作者:蛾毛毛
比如,鬼会模仿那晚握住他手指的样子,企图让他知道它对血的渴望。
罗承行觉得自己一定是疯了。
他曾经确实有些心理问题,不过和现在这种“明知道家中有鬼却能淡然处之”的怪异做法相比, 或许已经算正常了。
在鬼不知道第几次向他表达对血液的渴望时, 罗承行终于在手上划出一道痕迹来。
血珠以极其缓慢的速度向下滴落, 滴在它的唇边。
一只鬼在喝他的血。
他应该好好地,理智地想一想,这究竟代表什么。
罗承行不知道因为自己做了什么而改变了梦里会出现的场景,根据现在的情况看来, 这只鬼现在并没有想伤害他的意思。
当罗承行垂首看到这只鬼静静坐在自己脚边,乖巧的模样甚至冲淡了几分可怖, 血珠滴在它苍白发青的唇边后染出绯色, 它脸上虽仍旧空洞却能看出几分餍足的表情。
罗承行无法描述刹那间的心情。
将自己的血喂给一只鬼。
为什么?
这样又会导致什么后果?
他不知道。
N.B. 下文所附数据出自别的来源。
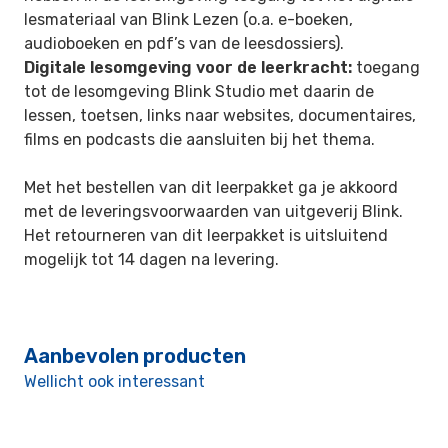
lesmateriaal van Blink Lezen (o.a. e-boeken,
audioboeken en pdf’s van de leesdossiers).
Digitale lesomgeving voor de leerkracht:
toegang
tot de lesomgeving Blink Studio met daarin de
lessen, toetsen, links naar websites, documentaires,
films en podcasts die aansluiten bij het thema.
Met het bestellen van dit leerpakket ga je akkoord
met de leveringsvoorwaarden van uitgeverij Blink.
Het retourneren van dit leerpakket is uitsluitend
mogelijk tot 14 dagen na levering.
Aanbevolen producten
Wellicht ook interessant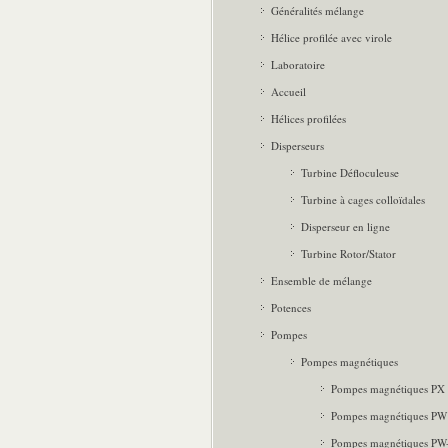
Généralités mélange
Hélice profilée avec virole
Laboratoire
Accueil
Hélices profilées
Disperseurs
Turbine Défloculeuse
Turbine à cages colloïdales
Disperseur en ligne
Turbine Rotor/Stator
Ensemble de mélange
Potences
Pompes
Pompes magnétiques
Pompes magnétiques PX
Pompes magnétiques PW
Pompes magnétiques PW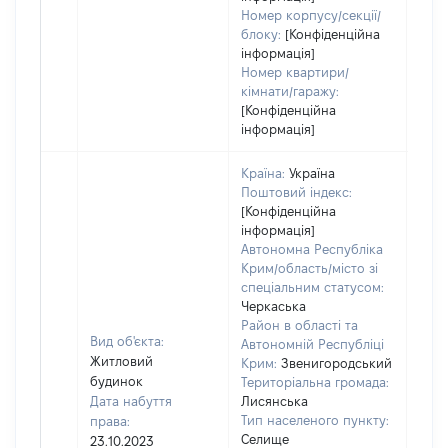
Номер корпусу/секції/
блоку:
[Конфіденційна
інформація]
Номер квартири/
кімнати/гаражу:
[Конфіденційна
інформація]
Країна:
Україна
Поштовий індекс:
[Конфіденційна
інформація]
Автономна Республіка
Крим/область/місто зі
спеціальним статусом:
Черкаська
Район в області та
Вид об'єкта:
Автономній Республіці
Житловий
Крим:
Звенигородський
будинок
Територіальна громада:
Дата набуття
Лисянська
Тип населеного пункту:
права:
Селище
23.10.2023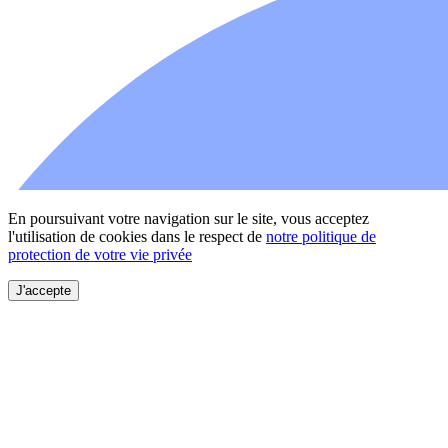
En poursuivant votre navigation sur le site, vous acceptez
l'utilisation de cookies dans le respect de
notre politique de
protection de votre vie privée
J'accepte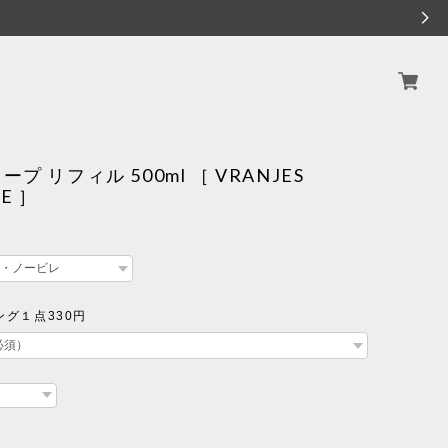
プ リフィル 500ml ［ VRANJES
ZE ］
グ１点330円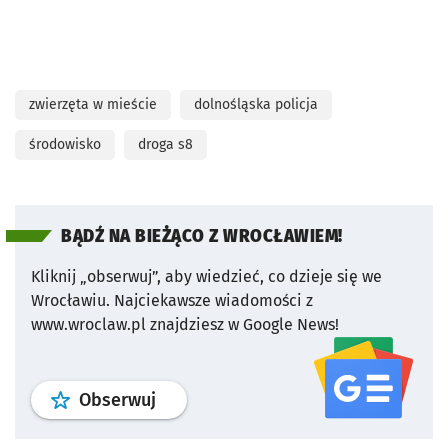
zwierzęta w mieście
dolnośląska policja
środowisko
droga s8
BĄDŹ NA BIEŻĄCO Z WROCŁAWIEM!
Kliknij „obserwuj”, aby wiedzieć, co dzieje się we
Wrocławiu.
Najciekawsze wiadomości z
www.wroclaw.pl znajdziesz w Google News!
profil
google news
serwisu wroclaw
Obserwuj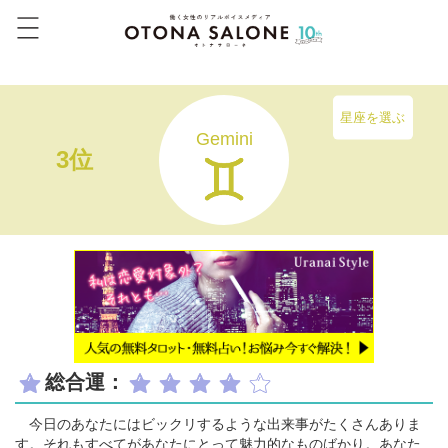
星座を選ぶ
Gemini
3位
総合運：
今日のあなたにはビックリするような出来事がたくさんありま
す。それもすべてがあなたにとって魅力的なものばかり。あなた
他只是毫无自制力地遵从了内心最直白的想法来做出了这些行为。
罗承行蹲下身子, 伸手轻轻摸了摸它冰凉的,毫无生气的脸。
...
罗承行到现在也不知道脑中出现的记忆究竟是他的“梦”还是他惨死的“前世”, 这晚, 罗承行的脑中多了一段新的记忆。
在他死后,又有几人被这只厉鬼杀死。
梦里似乎不断有人在告诉罗承行, 这些无辜之人的惨死都是他造成的,因为他没有立刻杀死这只鬼,所以不管是他, 还是其他几个无辜的人,都会被残忍杀害。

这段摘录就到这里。